How to Use the Final Time Rating (FNL RAT) with the Pace Rating (PAC RAT)
There are various ways to use Final Time Ratings we recommend using them with the Pace Rating (PAC RAT). Here are a few examples of how to use both Pace Rating and Final Time Rating:
Finding the Quickest Frontrunner – If one speed horse can outrun the other speed horses in a race, it usually means curtains for the other frontrunners. If one of the frontrunners consistently earns higher Pace Ratings than his adversaries, he may boast a “pace advantage” in today’s race.
Sprint to Route – If a horse has never routed before, Pace and Final Time Ratings can help determine whether he’ll “go long”. Horses who tend to do better going from a sprint to a route for the first time have Pace and Final Time Ratings either in balance (i.e., relatively the same) or show higher Final Time Ratings than Pace Ratings. This is usually an indication that the horse is finishing and might not mind a route.

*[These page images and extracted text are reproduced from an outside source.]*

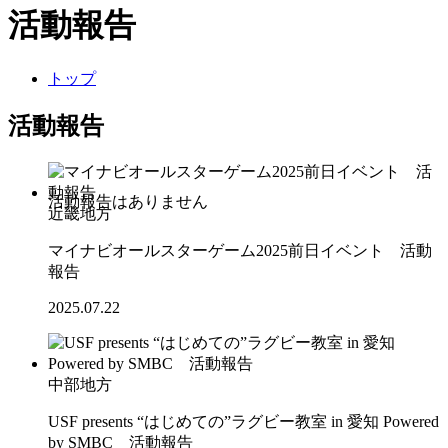
活動報告
トップ
活動報告
近畿地方
マイナビオールスターゲーム2025前日イベント 活動
報告
2025.07.22
中部地方
USF presents “はじめての”ラグビー教室 in 愛知 Powered
by SMBC 活動報告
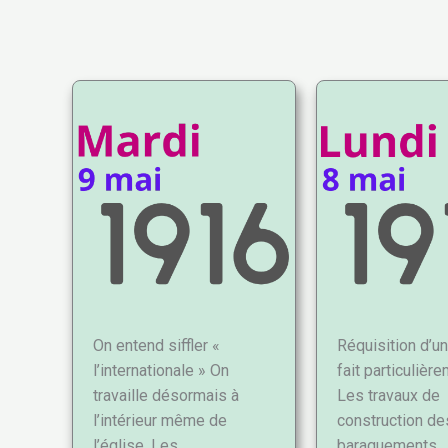
On entend siffler «
Réquisition d’un 
l’internationale » On
fait particulière
travaille désormais à
Les travaux de
l’intérieur même de
construction de
l’église. Les…
baraquements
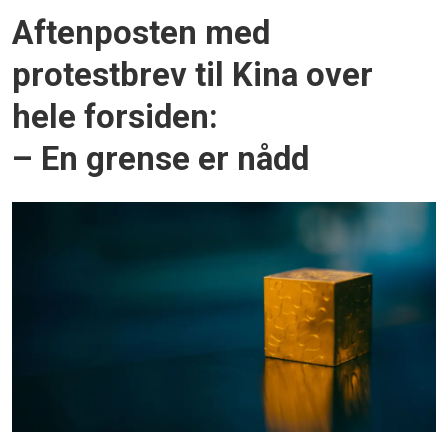
Aftenposten med
protestbrev til Kina over
hele forsiden:
– En grense er nådd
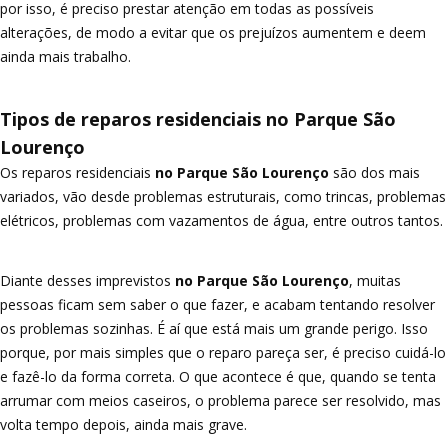
por isso, é preciso prestar atenção em todas as possíveis
alterações, de modo a evitar que os prejuízos aumentem e deem
ainda mais trabalho.
Tipos de reparos residenciais no Parque São
Lourenço
Os reparos residenciais
no Parque São Lourenço
são dos mais
variados, vão desde problemas estruturais, como trincas, problemas
elétricos, problemas com vazamentos de água, entre outros tantos.
Diante desses imprevistos
no Parque São Lourenço
, muitas
pessoas ficam sem saber o que fazer, e acabam tentando resolver
os problemas sozinhas. É aí que está mais um grande perigo. Isso
porque, por mais simples que o reparo pareça ser, é preciso cuidá-lo
e fazê-lo da forma correta. O que acontece é que, quando se tenta
arrumar com meios caseiros, o problema parece ser resolvido, mas
volta tempo depois, ainda mais grave.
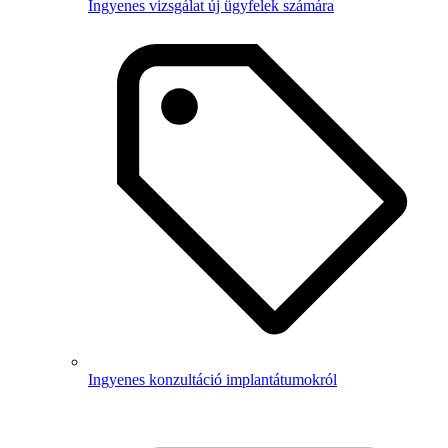
Ingyenes vizsgálat új ügyfelek számára
Ingyenes konzultáció implantátumokról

A Strong Final Time Rating Last Race – Horses in good form usually earn strong Final Time Ratings in their last start. While the pace often can influence a horse’s Final time Rating (e.g., an easy lead, speed duel, etc.) horses with strong Final Time Ratings compared to their competition often run well right back.

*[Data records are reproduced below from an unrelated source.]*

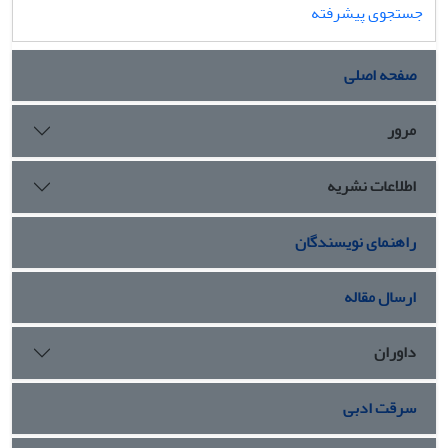
کروماتین می‌شد. نتایج بررسی Real Time- PCR نشان داد بیان
جستجوی پیشرفته
ژن Bax در غلظت 3 میلی‌مول از منتول و بیان ژن Bcl
در غلظت 2
2
میلی‌مول از منتول نسبت به کنترل افزایش می­
صفحه اصلی
یابد.
نتیجه ‏گیری:
یافته­ها نشان داد منتول سبب القای آپوپتوزیس در
سلول­های سرطانی کولون CT-26 می‌شد. بنابراین استفاده از این
مرور
مونوترپن می­تواند به‌عنوان یک استراتژی امیدوار کننده در
مطالعات کلینیکی سرطان کولون مورد توجه قرار گیرد.
اطلاعات نشریه
راهنمای نویسندگان
ارسال مقاله
داوران
سرقت ادبی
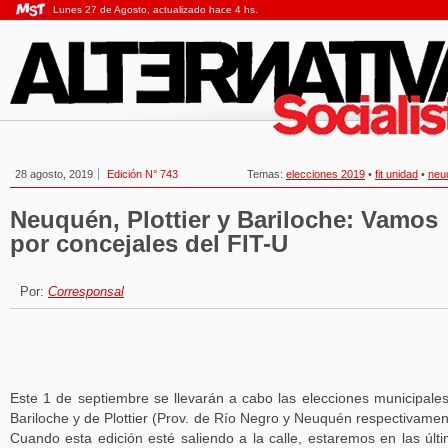
Lunes 27 de Agosto, actualizado hace 4 hs.
28 agosto, 2019
Edición N° 743
Temas:
elecciones 2019
•
fit unidad
•
neu
Neuquén, Plottier y Bariloche: Vamos
por concejales del FIT-U
Por:
Corresponsal
Este 1 de septiembre se llevarán a cabo las elecciones municipale
Bariloche y de Plottier (Prov. de Río Negro y Neuquén respectivamen
Cuando esta edición esté saliendo a la calle, estaremos en las últ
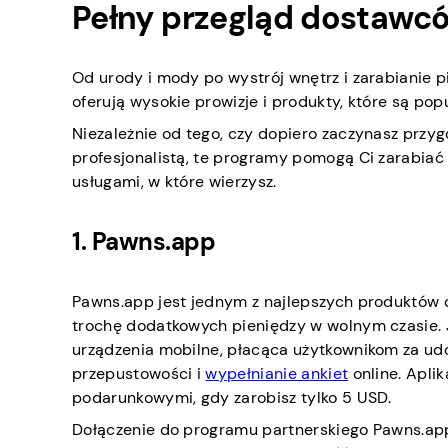
Pełny przegląd dostawc
Od urody i mody po wystrój wnętrz i zarabianie p
oferują wysokie prowizje i produkty, które są pop
Niezależnie od tego, czy dopiero zaczynasz przy
profesjonalistą, te programy pomogą Ci zarabiać n
usługami, w które wierzysz.
1. Pawns.app
Pawns.app jest jednym z najlepszych produktów 
trochę dodatkowych pieniędzy w wolnym czasie. J
urządzenia mobilne, płacąca użytkownikom za ud
przepustowości i
wypełnianie ankiet
online. Apli
podarunkowymi, gdy zarobisz tylko 5 USD.
Dołączenie do programu partnerskiego Pawns.app j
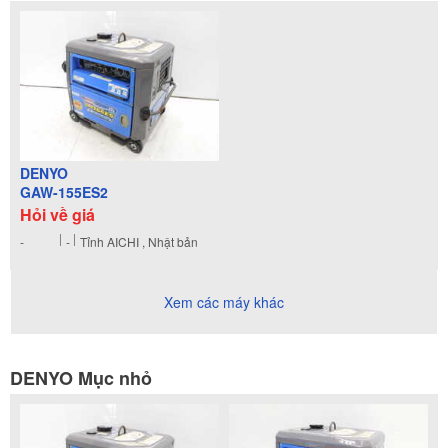
DENYO
GAW-155ES2
Hỏi về giá
-
-
Tỉnh AICHI , Nhật bản
Xem các máy khác
DENYO Mục nhỏ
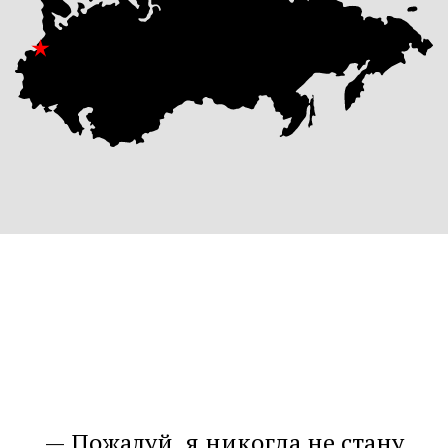
Пожалуй, я никогда не стану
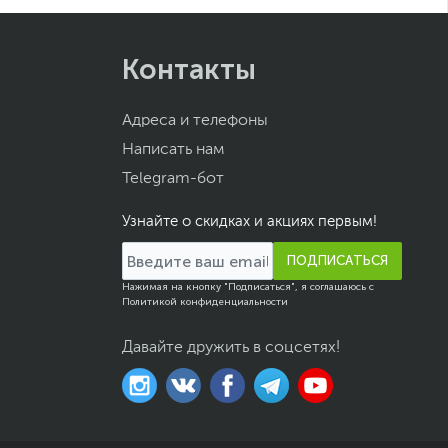
Контакты
Адреса и телефоны
Написать нам
Telegram-бот
Узнайте о скидках и акциях первым!
ПОДПИСАТЬСЯ
Нажимая на кнопку "Подписаться", я соглашаюсь с
Политикой конфиденциальности
Давайте дружить в соцсетях!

2 Different Ways to Use the FNL RAT to Determine If A Horse Is a Viable Threat
1) Compare the FNL RAT to the RCL
It’s rare but when you see this scenario it can be worth it’s weight in gold. If a horse earns a final time rating (FNL RAT), in it’s most recent race, greater than the Race Competition Level (RCL) of that same race it has a good chance of winning. If the final time rating of it’s last race is greater than the RCL of today’s race it has a great chance of winning. Of course you would need to compare it with the other horses running as there might be multiple horses that earned a final time rating greater than today’s RCL.
2) Compare the FNL RAT to the Class Level FNL RAT
A horse can be determined to be a viable threat by comparing the Final Time Rating (FNL RAT) with a Final Time Rating for this class level. There is a little math that needs to be done to get the Final Time Rating for this class level but we’ll show you how below.

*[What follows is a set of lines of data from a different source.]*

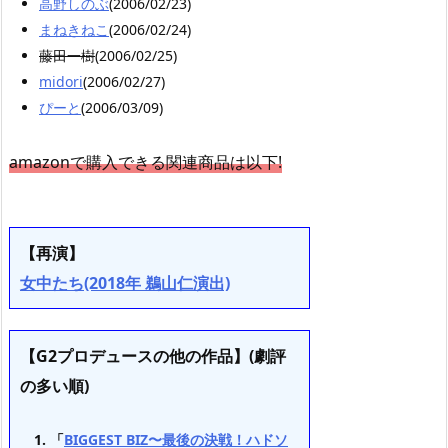
高野しのぶ
(2006/02/23)
まねきねこ
(2006/02/24)
藤田一樹
(2006/02/25)
midori
(2006/02/27)
ぴーと
(2006/03/09)
amazonで購入できる関連商品は以下!
【再演】
女中たち(2018年 鵜山仁演出)
【G2プロデュースの他の作品】(劇評
の多い順)
「
BIGGEST BIZ〜最後の決戦！ハドソ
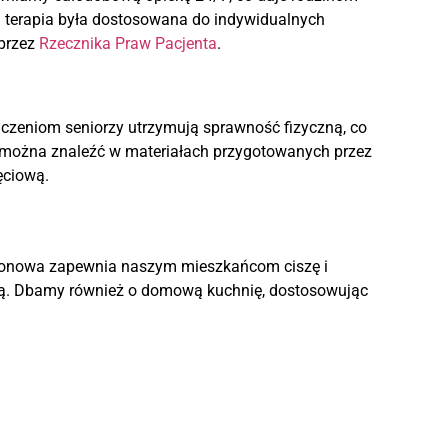
da terapia była dostosowana do indywidualnych
 przez
Rzecznika Praw Pacjenta
.
iczeniom seniorzy utrzymują sprawność fizyczną, co
u można znaleźć w materiałach przygotowanych przez
ęciową.
egionowa zapewnia naszym mieszkańcom ciszę i
ową. Dbamy również o domową kuchnię, dostosowując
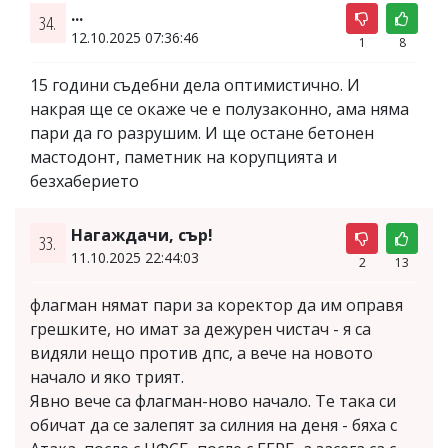
...
34.
12.10.2025 07:36:46
1
8
15 години съдебни дела оптимистично. И
накрая ще се окаже че е полузаконно, ама няма
пари да го разрушим. И ще остане бетонен
мастодонт, паметник на корупцията и
безхаберието
Нагаждачи, сър!
33.
11.10.2025 22:44:03
2
13
флагман нямат пари за коректор да им оправя
грешките, но имат за дежурен чистач - я са
видяли нещо против дпс, а вече на новото
начало и яко трият.
Явно вече са флагман-ново начало. Те така си
обичат да се залепят за силния на деня - бяха с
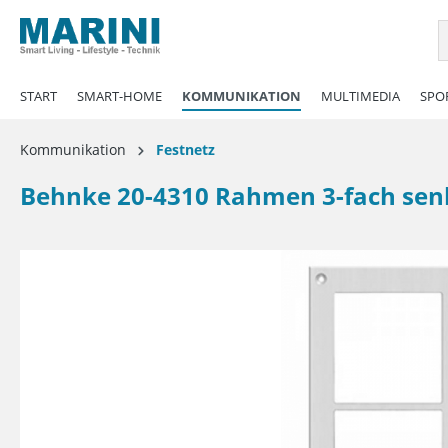
springen
Zur Hauptnavigation springen
START
SMART-HOME
KOMMUNIKATION
MULTIMEDIA
SPOR
Kommunikation
Festnetz
Behnke 20-4310 Rahmen 3-fach sen
Bildergalerie überspringen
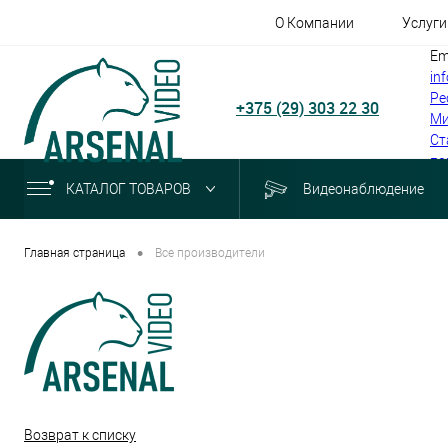
О Компании
Услуги
Em
in
Ре
+375 (29) 303 22 30
Ми
Ст
по
КАТАЛОГ ТОВАРОВ
Видеонаблюдение
•
Главная страница
Все производители
Возврат к списку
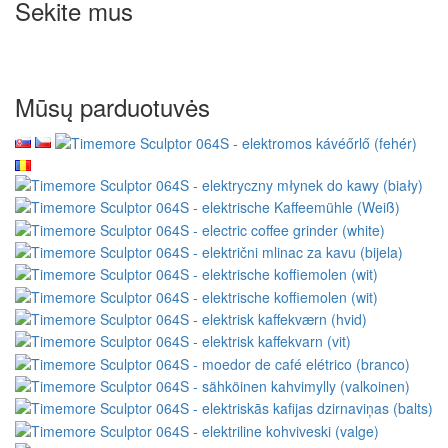
Sekite mus
Mūsų parduotuvės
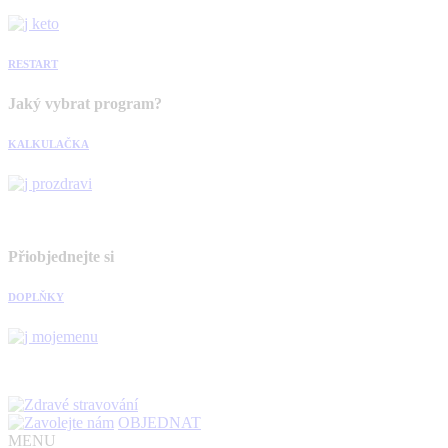
RESTART
Jaký vybrat program?
KALKULAČKA
Přiobjednejte si
DOPLŇKY
OBJEDNAT
MENU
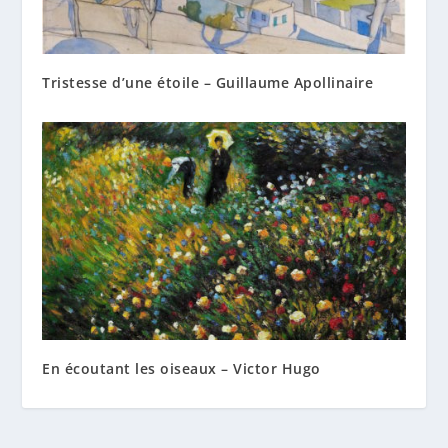
Tristesse d’une étoile – Guillaume Apollinaire
En écoutant les oiseaux – Victor Hugo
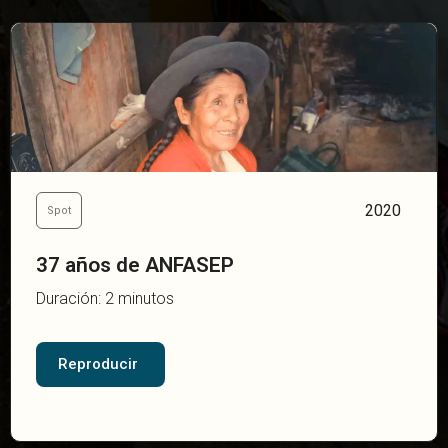
2020
Spot
37 años de ANFASEP
Duración: 2 minutos
Reproducir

All of our Average Times (AT) are the equivalent of a 150 Final Time Rating. In other words any horse that had a Final Time Rating of 150 would have a final time the same as the Average Time listed for that race. The Average Time (AT) and Average For This Level (AFTL) listed in the top of the race sheets.
To determine the Final Time Rating for this class level find the Average Final Time at this Level (AFTL). Take the final time of the AFTL and subtract the final time of the Average Time (AT). The difference in seconds should then be divided by 2 to give you the number of lengths. (1 second = 5 lengths) Then multiply that number of lengths by 3 (3 points = 1 length). Then subtract that number from 150. Any horse with a FNL RAT at or within 9 points below that number should be considered a viable threat.